Figure 3Factors Obtained for the Organizational Barriers Questions
Note: Darker colored bars represent a stronger loading between a question and a factor. The questions that represent each factor are marked with a star (i.e., The Environment Support factor represents four items and the Practice factor represents three items).

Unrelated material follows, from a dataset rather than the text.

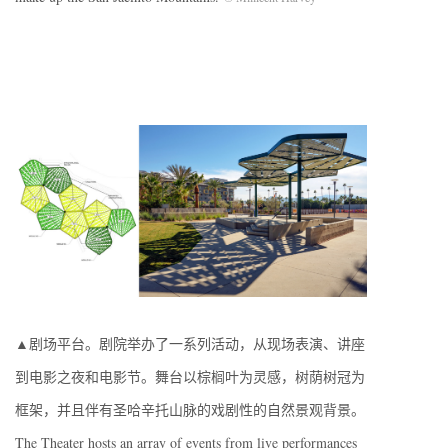
▲剧场平台。剧院举办了一系列活动，从现场表演、讲座
到电影之夜和电影节。舞台以棕榈叶为灵感，树荫树冠为
框架，并且伴有圣哈辛托山脉的戏剧性的自然景观背景。
The Theater hosts an array of events from live performances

Factor Structure Matrix for Individual and Organizational Barriers Items
| ITEM | FACTOR LOADINGS | ||
|---|---|---|---|
| F1 | F2 | F3 | |
| Factor 1: Personal Consequences | |||
| Unknown consequences to my career should I discover and disclose data quality issues (i.e., losing my job, potential for attaining future federal funding, or losing a competitive edge within my field) | 0.79 | 0.12 | 0.11 |
| Concerns about discovering data quality issues that will invalidate my prior work and increase the difficulty of future publications | 0.77 | 0.30 | -0.03 |
| Concern that I will be expected to publicly report my data quality assessment findings | 0.72 | 0.39 | 0.00 |
| Possibility of colleagues leaving a collaboration because of discovered or unresolved data quality issues | 0.69 | 0.08 | 0.14 |
| A belief that the nature of my work does not require the assessment of data quality | 0.68 | -0.27 | 0.11 |
| Concern that data quality assessment reporting will create an expectation for reproducibility of my data quality findings | 0.68 | 0.43 | 0.07 |
| Factor 2: Process Issues | |||
| A lack of clear definitions for good or bad data quality | -0.08 | 0.82 | 0.22 |
| Concerns about discovering data quality issues that cannot easily be resolved | 0.35 | 0.63 | 0.18 |
| Belief that data quality efforts, no matter how comprehensive, fail to solve or prevent all potential analysis roadblocks | 0.36 | 0.54 | -0.30 |
| Factor 3: Lack of Resources | |||
| A lack of resources (i.e., not enough funding or time to carry out detailed data quality assessments) | 0.03 | 0.13 | 0.79 |
| My knowledge, experience, or training limits the types of data quality efforts that can be applied to the data I produce/consume | 0.17 | 0.04 | 0.74 |
| Factor 1: Environment/Support | |||
| Data providers/data owners are resistant to change | 0.77 | 0.21 | — |
| Data quality assessment is not a high priority for investigators | 0.74 | 0.14 | — |
| There are excess layers of management that interfere with data quality assessment efforts | 0.72 | 0.20 | — |
| The funding agencies compensation is not linked to achieving data quality goals | 0.64 | 0.17 | — |
| Factor 2: Practices | |||
| There are no best practices for effectively measuring data quality | 0.01 | 0.84 | — |
| Quality action plans/requirements/expectations are often vague | 0.22 | 0.78 | — |
| The high costs of implementing data quality assessments outweigh the benefits | 0.31 | 0.59 | — |
| Excluded items | |||
| Data providers/data owners are not trained in problem identification and problem solving skills | 0.56 | 0.47 | — |
| There is frequent turnover of data providers/data owners | 0.31 | 0.46 | — |
The three columns of numbers under the Factor Loading heading represent the loading values for each question onto each of the identified factors shown above.